↓↓↓

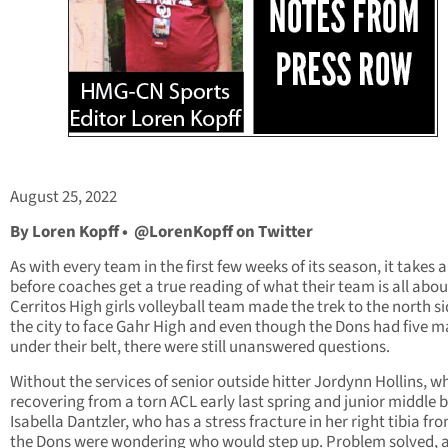
August 25, 2022
By Loren Kopff •
@LorenKopff on Twitter
As with every team in the first few weeks of its season, it takes a
before coaches get a true reading of what their team is all abou
Cerritos High girls volleyball team made the trek to the north si
the city to face Gahr High and even though the Dons had five 
under their belt, there were still unanswered questions.
Without the services of senior outside hitter Jordynn Hollins, wh
recovering from a torn ACL early last spring and junior middle 
Isabella Dantzler, who has a stress fracture in her right tibia fr
the Dons were wondering who would step up. Problem solved, a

↑↑↑

• _Directions for this task_
In the text of the records, change every "Dons" to "Falcons" and leave everything else as it is. Reproduce the text alone, without the pictures.

• _Response box_
August 25, 2022
By Loren Kopff •
@LorenKopff on Twitter
As with every team in the first few weeks of its season, it takes a
before coaches get a true reading of what their team is all abou
Cerritos High girls volleyball team made the trek to the north si
the city to face Gahr High and even though the Falcons had five 
under their belt, there were still unanswered questions.
Without the services of senior outside hitter Jordynn Hollins, wh
recovering from a torn ACL early last spring and junior middle 
Isabella Dantzler, who has a stress fracture in her right tibia fr
the Falcons were wondering who would step up. Problem solved, a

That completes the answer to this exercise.